Similarly, Kimberly-Clark made notable strides this year as the first forest fiber tissue company in NRDC’s scorecard to demonstrate progress toward eliminating deforestation and forest degradation throughout its supply chains. The company’s new forest policy and goals, announced earlier this year, include commitments to avoiding deforestation and reducing the impact of natural forest degradation across its supply chains. Although lacking a time-bound commitment, the company also set an ambition to rid its entire product line of natural forest fiber. Given these developments, Kimberly-Clark’s tissue brand offerings—Cottonelle, Scott, Viva, and Kleenex—each took a step up from their former F grades to now scoring Ds. 

While Kimberly-Clark and Georgia-Pacific still have much more progress to make, this year’s improvements stand in stark contrast to P&G’s near total stagnation. For the sixth year in a row, P&G’s flagship tissue brands, Charmin, Bounty, and Puffs, each received F grades for continuing to be made almost exclusively from forest fiber, despite the existence of sustainable alternatives. The company’s years of inaction not only continue to fuel widespread impacts on the Canadian boreal forest and its threatened species, its vast stores of carbon, and the communities that depend on it—it’s also led to growing discontent with P&G’s leadership. This includes the nearly 500,000 consumers who have signed petitions urging the P&G CEO to stop flushing our forests, as well as the shareholders who, concerned over the company’s irresponsible forest sourcing practices, voted tens of billions of dollars in shares against the re-election of P&G board members last October.

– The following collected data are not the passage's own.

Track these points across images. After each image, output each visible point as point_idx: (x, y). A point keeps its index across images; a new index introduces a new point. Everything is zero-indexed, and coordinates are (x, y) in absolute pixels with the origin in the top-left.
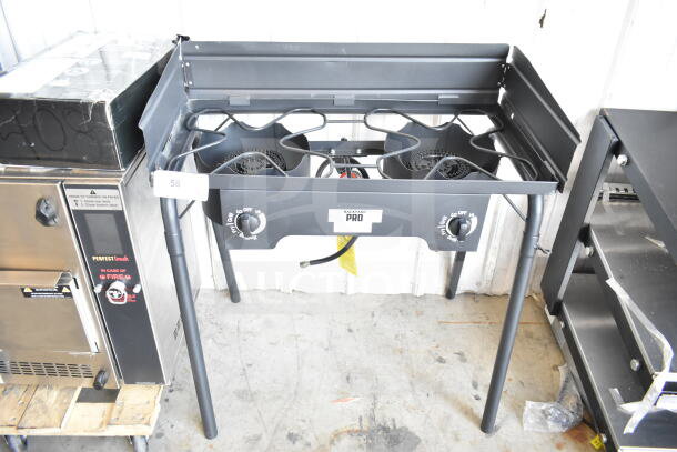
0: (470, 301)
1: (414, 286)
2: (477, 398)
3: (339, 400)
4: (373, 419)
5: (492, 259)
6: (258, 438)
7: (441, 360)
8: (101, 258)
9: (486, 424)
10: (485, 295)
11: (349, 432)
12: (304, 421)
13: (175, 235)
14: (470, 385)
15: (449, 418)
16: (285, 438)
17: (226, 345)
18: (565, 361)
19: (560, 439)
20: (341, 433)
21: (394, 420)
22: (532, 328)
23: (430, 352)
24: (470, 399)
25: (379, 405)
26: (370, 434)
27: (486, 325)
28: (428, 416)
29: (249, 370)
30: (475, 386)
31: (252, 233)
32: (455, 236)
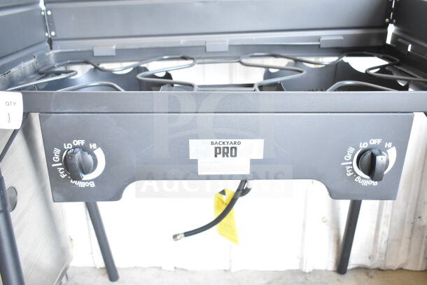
1: (302, 260)
10: (379, 269)
31: (85, 177)
32: (368, 177)
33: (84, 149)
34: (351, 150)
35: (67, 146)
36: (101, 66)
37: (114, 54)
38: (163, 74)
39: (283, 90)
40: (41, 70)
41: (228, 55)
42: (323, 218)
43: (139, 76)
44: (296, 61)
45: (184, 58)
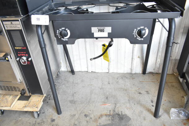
0: (151, 75)
1: (131, 70)
2: (153, 106)
3: (103, 104)
4: (114, 111)
5: (159, 60)
6: (74, 115)
7: (140, 93)
8: (18, 48)
9: (156, 115)
10: (157, 73)
11: (105, 115)
12: (90, 111)
13: (42, 40)
14: (150, 102)
15: (142, 112)
16: (83, 116)
17: (68, 87)
18: (187, 95)
19: (185, 121)
20: (102, 115)
21: (122, 112)
22: (174, 84)
23: (136, 90)
24: (150, 106)
25: (117, 107)
26: (113, 116)
27: (157, 83)
28: (134, 111)
29: (75, 95)
30: (152, 102)
31: (65, 38)
32: (140, 37)
33: (65, 30)
34: (135, 30)
35: (60, 30)
36: (68, 7)
37: (71, 3)
38: (85, 10)
39: (119, 13)
40: (51, 9)
41: (106, 3)
42: (139, 56)
43: (79, 10)
44: (127, 4)
45: (93, 4)
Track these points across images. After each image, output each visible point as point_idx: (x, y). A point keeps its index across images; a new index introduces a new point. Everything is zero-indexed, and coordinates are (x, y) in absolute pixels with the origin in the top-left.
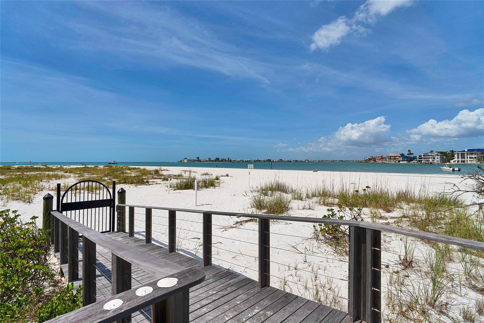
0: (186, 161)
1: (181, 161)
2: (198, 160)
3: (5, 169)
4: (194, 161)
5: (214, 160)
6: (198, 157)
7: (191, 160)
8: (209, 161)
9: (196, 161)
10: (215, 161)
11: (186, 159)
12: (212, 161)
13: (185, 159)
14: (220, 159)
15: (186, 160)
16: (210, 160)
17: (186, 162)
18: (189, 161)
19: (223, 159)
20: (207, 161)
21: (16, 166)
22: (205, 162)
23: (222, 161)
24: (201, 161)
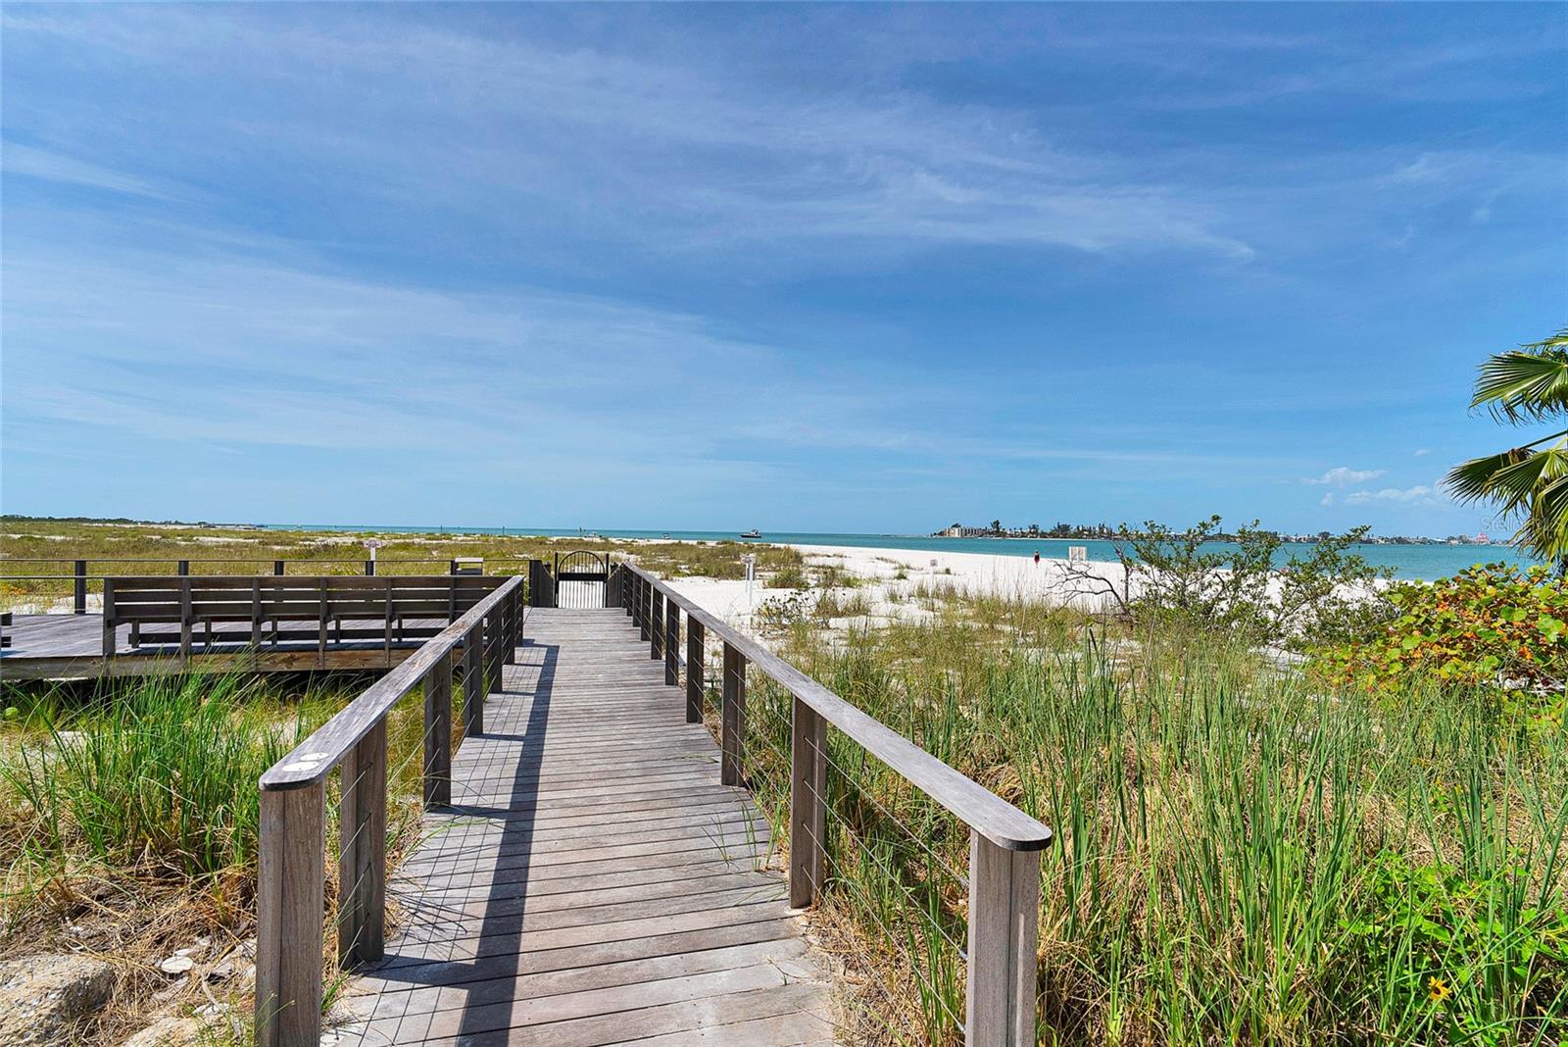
0: (956, 534)
1: (941, 534)
2: (997, 530)
3: (537, 542)
4: (984, 533)
5: (1049, 531)
6: (997, 523)
7: (972, 531)
8: (1033, 533)
9: (990, 534)
10: (1053, 534)
11: (956, 526)
12: (1043, 535)
13: (954, 526)
14: (1073, 529)
15: (957, 529)
16: (1036, 533)
17: (957, 536)
18: (966, 532)
19: (1083, 530)
20: (1023, 535)
21: (555, 539)
22: (1017, 537)
23: (1079, 534)
24: (1004, 534)
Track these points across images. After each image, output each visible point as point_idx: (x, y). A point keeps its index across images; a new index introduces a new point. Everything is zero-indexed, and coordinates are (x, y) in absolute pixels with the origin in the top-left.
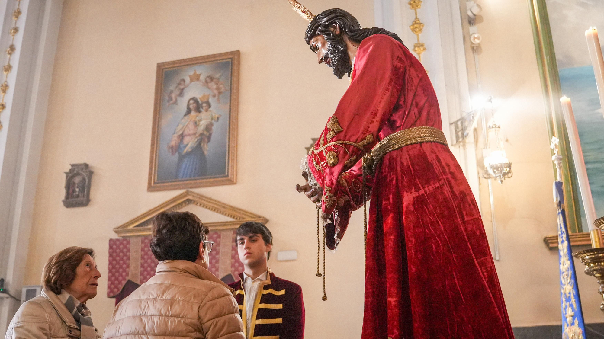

Thankfully, consumers now have a slew of sustainable tissue brands to choose from. Of the 61 toilet paper products reviewed in this year’s scorecard, 28 received a B grade or higher—and there are even more sustainable options beyond those NRDC reviewed. Top spots went to recycled content brands, like Seventh Generation, Green Forest, and Whole Foods Market’s 100% recycled content line, in addition to ARIA. Brands receiving a B grade include 100% bamboo fiber brands that have been certified by the Forest Stewardship Council (FSC), like PlantPaper, Caboo, and Reel. Although bamboo’s footprint is larger than recycled content, its carbon and land impacts are much smaller than those of northern bleached softwood kraft fiber, a form of wood pulp that overwhelmingly comes from the Canadian boreal forest. Furthermore, tissue-saving options like bidets and bidet toilet seat attachments, which may help to reduce toilet paper use by 75% to as much as 90%, have seen rising popularity in the United States.

Retailers also have a major role to play in ensuring customers have access to sustainable brands. NRDC’s recent Selling the World’s Forests report found that U.S. retailers are failing their customers and the planet by selling tissue products and other goods sourced from climate-critical forests, despite investors, policymakers, and consumers demanding they take responsibility for their part in securing a livable future. Even retailers with high-scoring private-label products in NRDC’s scorecard, like Everspring by Target and Simple Truth by Kroger, have much more they can do to help ensure that all brands they sell to shoppers are forest-friendly and climate-safe.

From store aisles to shareholder meetings, consumers and investors alike are taking note of how outmoded business models like P&G’s continue flushing away vital forest ecosystems. Meanwhile, the competition is innovating and evolving toward a more sustainable, future-proof approach that seeks alignment between planetary needs and market demands. P&G can’t undo its six-year failing record, but there’s still a chance for the company to forge a new, more responsible path forward.